▶ [Task details]:
Filter the material below so that only lines containing "pixels" remain.

========

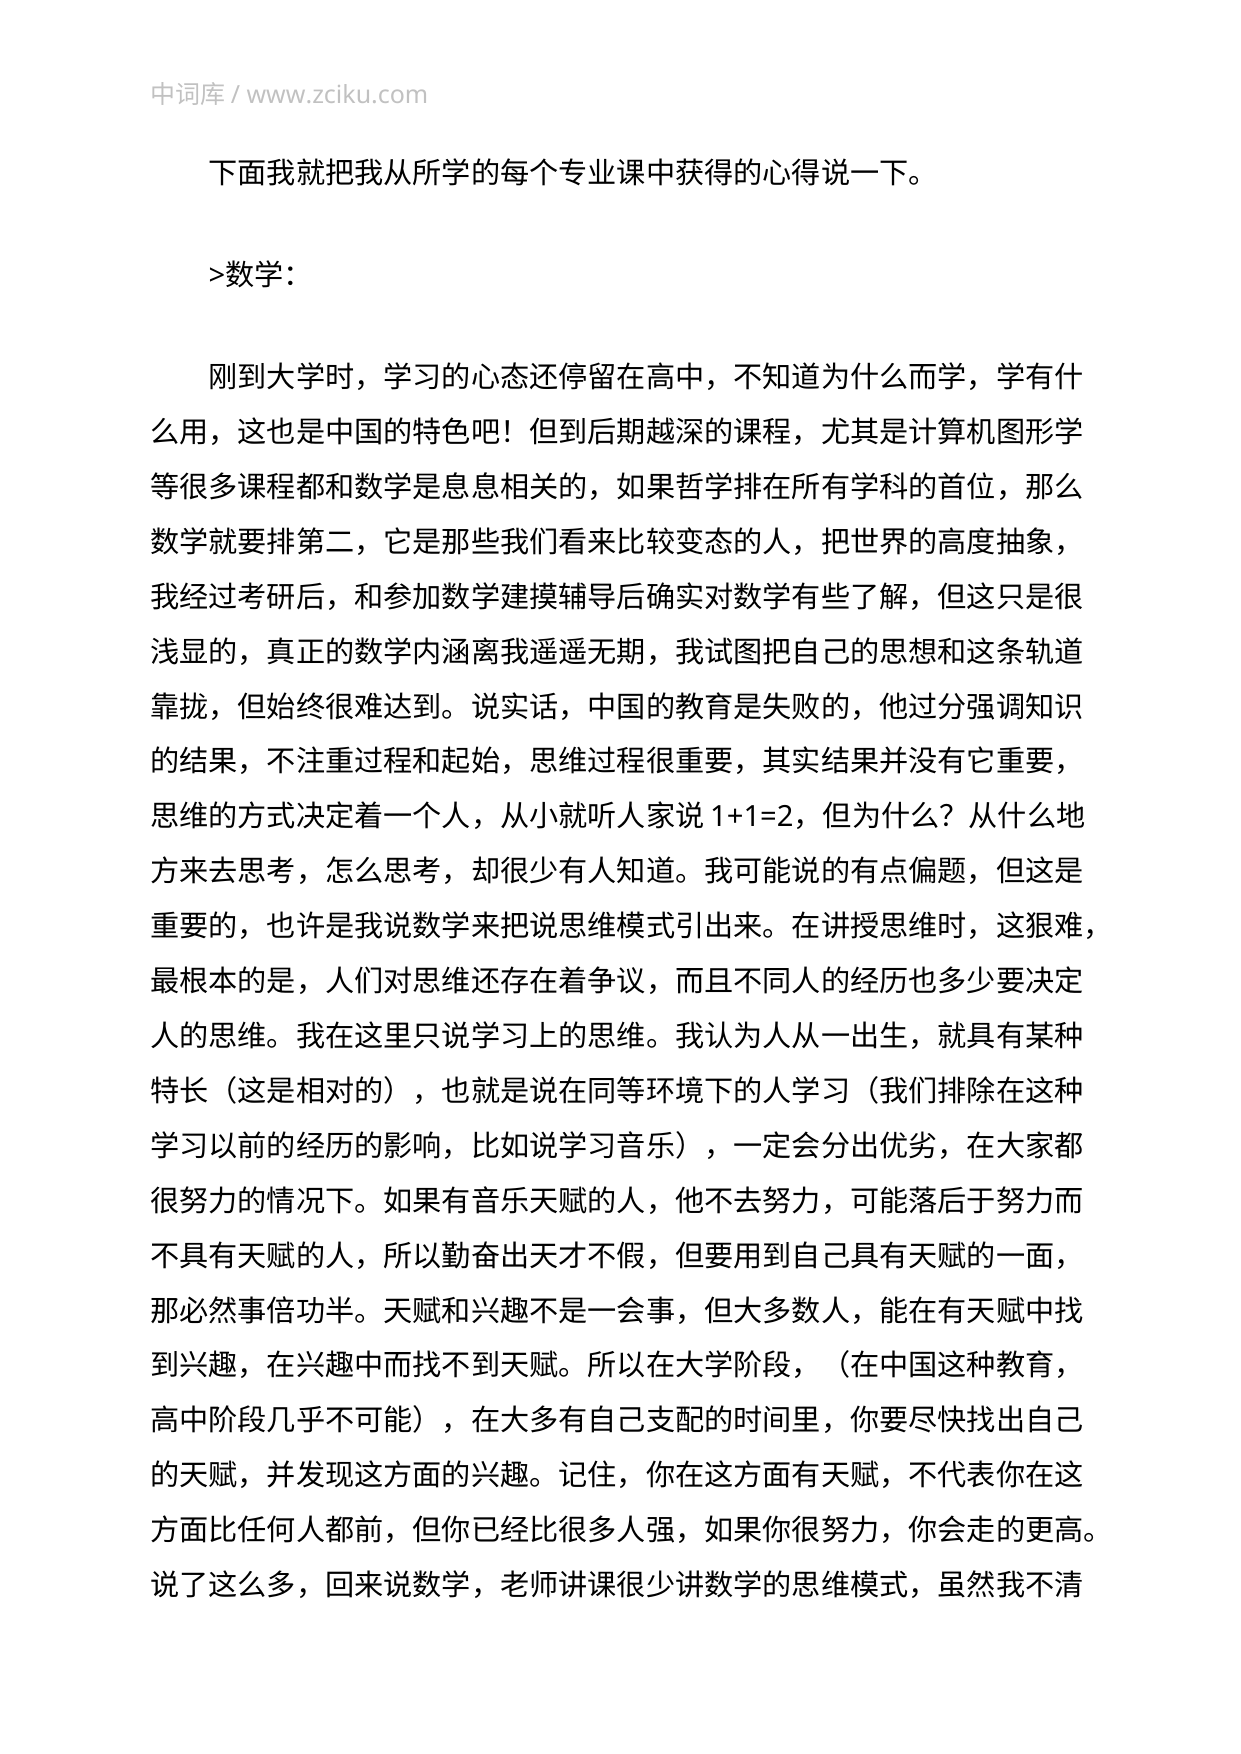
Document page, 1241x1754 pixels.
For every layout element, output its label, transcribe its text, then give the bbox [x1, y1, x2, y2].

text >数学： [150, 252, 1090, 294]
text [150, 354, 1090, 1604]
text 下面我就把我从所学的每个专业课中获得的心得说一下。 [150, 150, 1090, 192]
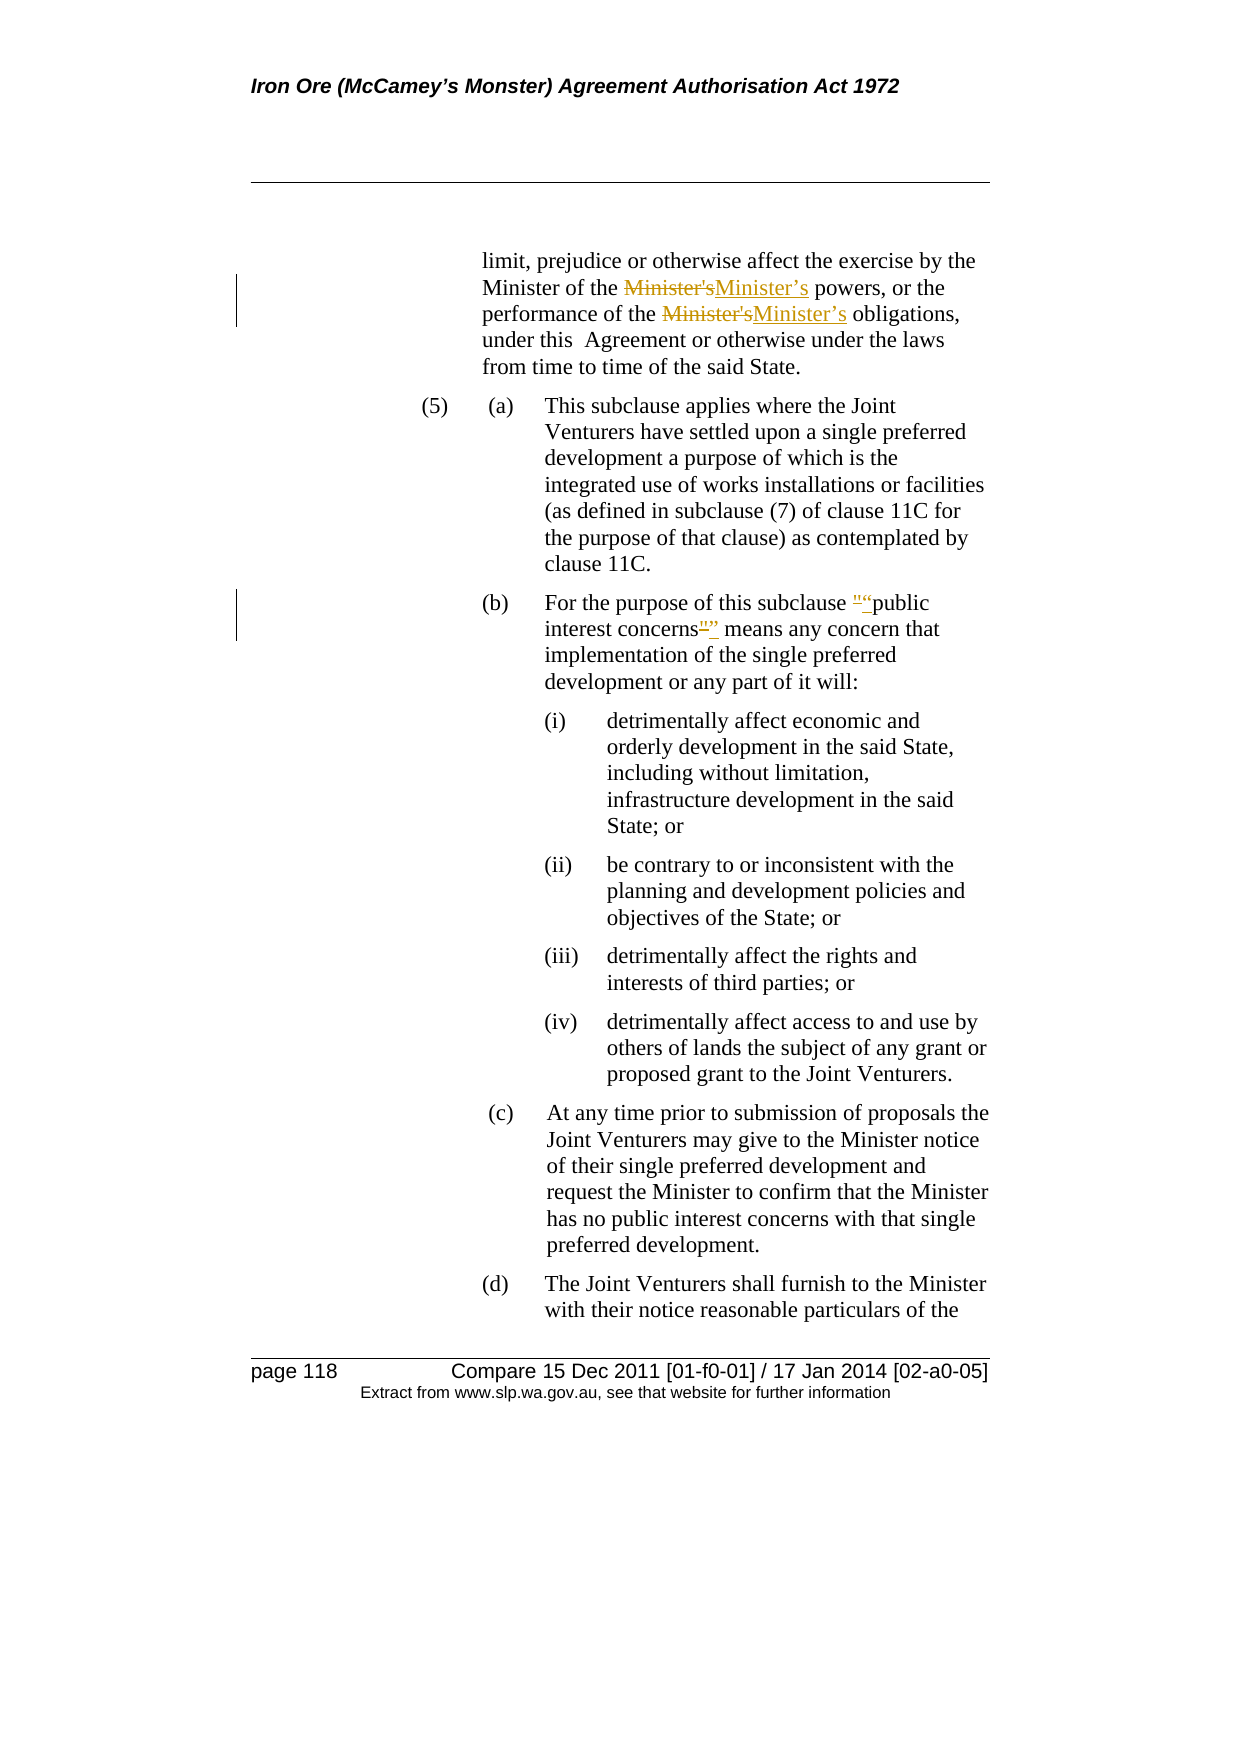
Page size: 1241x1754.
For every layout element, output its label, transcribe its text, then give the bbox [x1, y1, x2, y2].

text (i) detrimentally affect economic and orderly development in the said State, including without limitation, infrastructure development in the said State; or [544, 707, 990, 838]
text (b) For the purpose of this subclause public interest concerns means any concern that implementation of the single preferred development or any part of it will: [482, 589, 990, 694]
text (iv) detrimentally affect access to and use by others of lands the subject of any grant or proposed grant to the Joint Venturers. [544, 1008, 990, 1087]
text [423, 247, 990, 379]
text (ii) be contrary to or inconsistent with the planning and development policies and objectives of the State; or [544, 851, 990, 930]
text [482, 1270, 990, 1323]
text (iii) detrimentally affect the rights and interests of third parties; or [544, 942, 990, 995]
text (c) At any time prior to submission of proposals the Joint Venturers may give to the Minister notice of their single preferred development and request the Minister to confirm that the Minister has no public interest concerns with that single preferred development. [488, 1099, 990, 1257]
text (5) (a) This subclause applies where the Joint Venturers have settled upon a single preferred development a purpose of which is the integrated use of works installations or facilities (as defined in subclause (7) of clause 11C for the purpose of that clause) as contemplated by clause 11C. [421, 392, 990, 576]
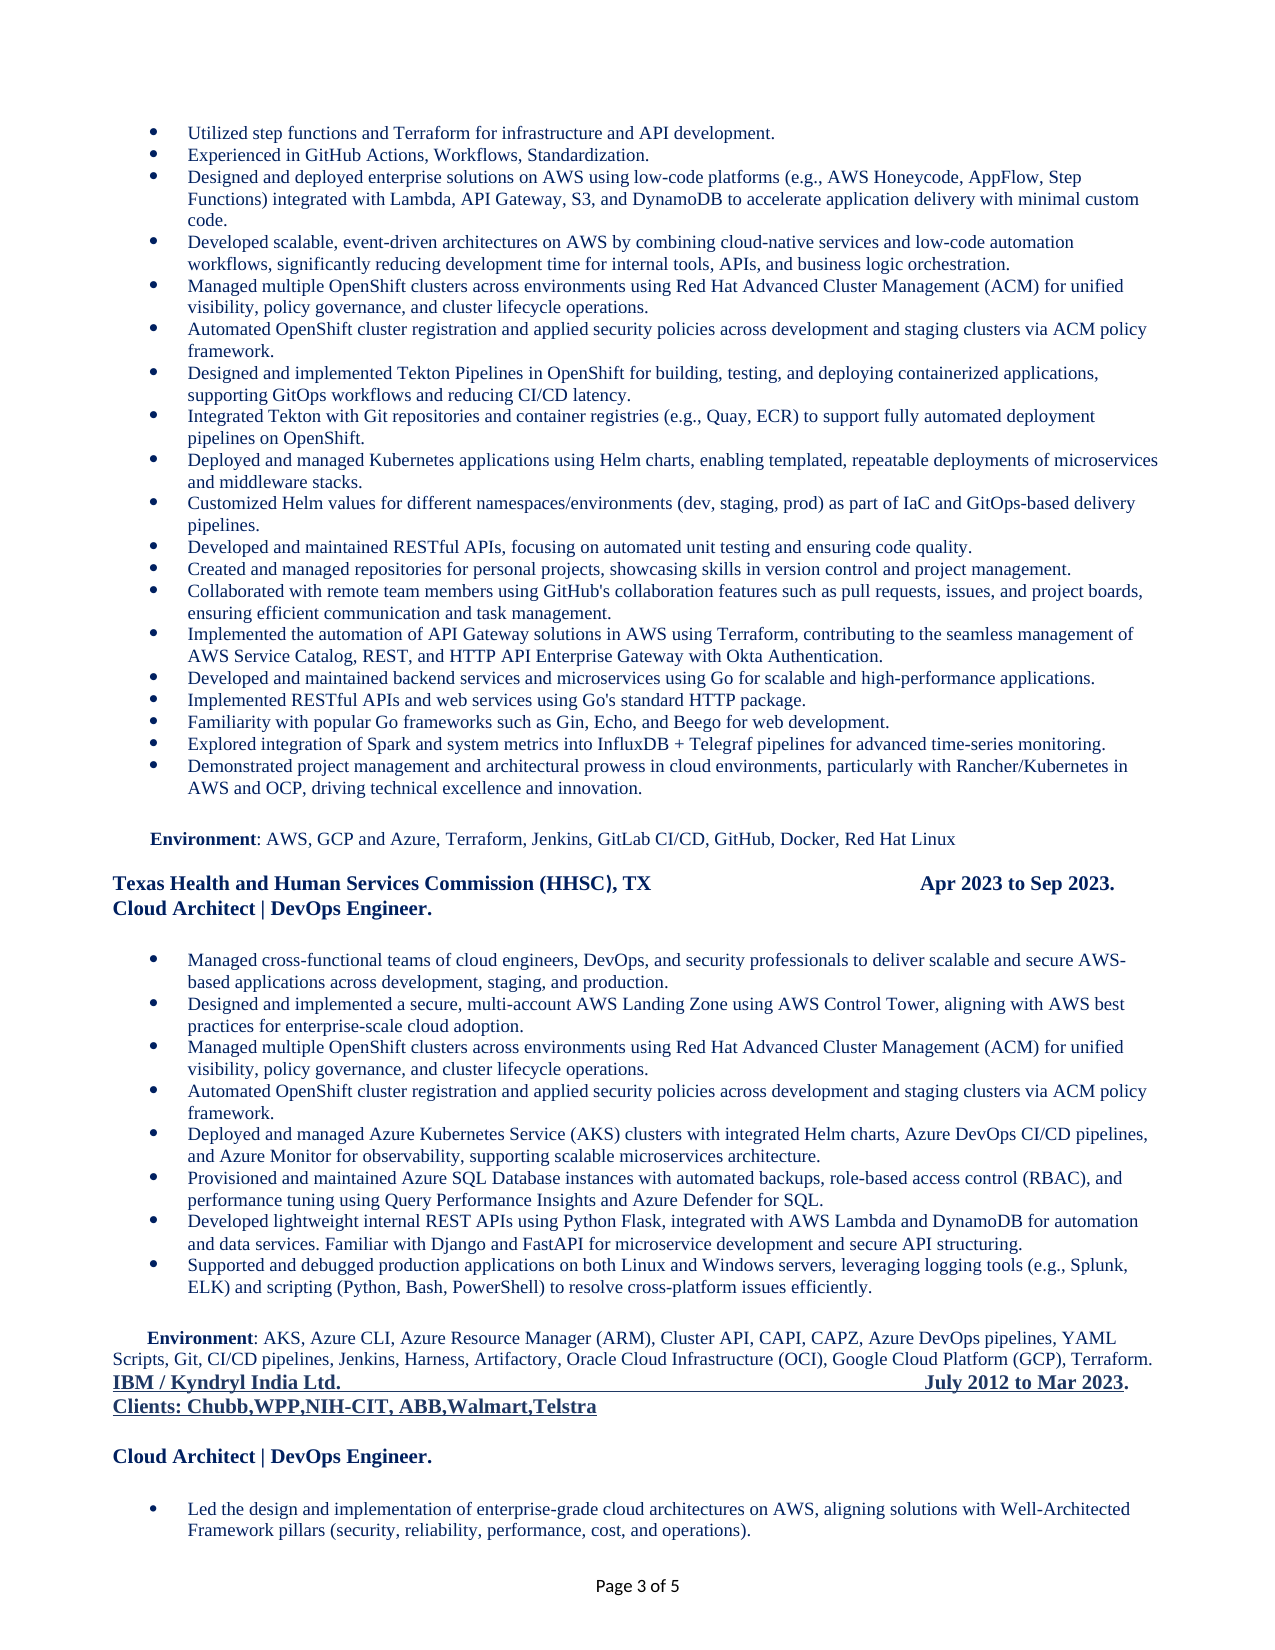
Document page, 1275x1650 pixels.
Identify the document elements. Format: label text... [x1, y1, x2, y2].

========

▶ [Result]:
Document page, 1241x1754 pixels.
Document page, 1275x1650 pixels.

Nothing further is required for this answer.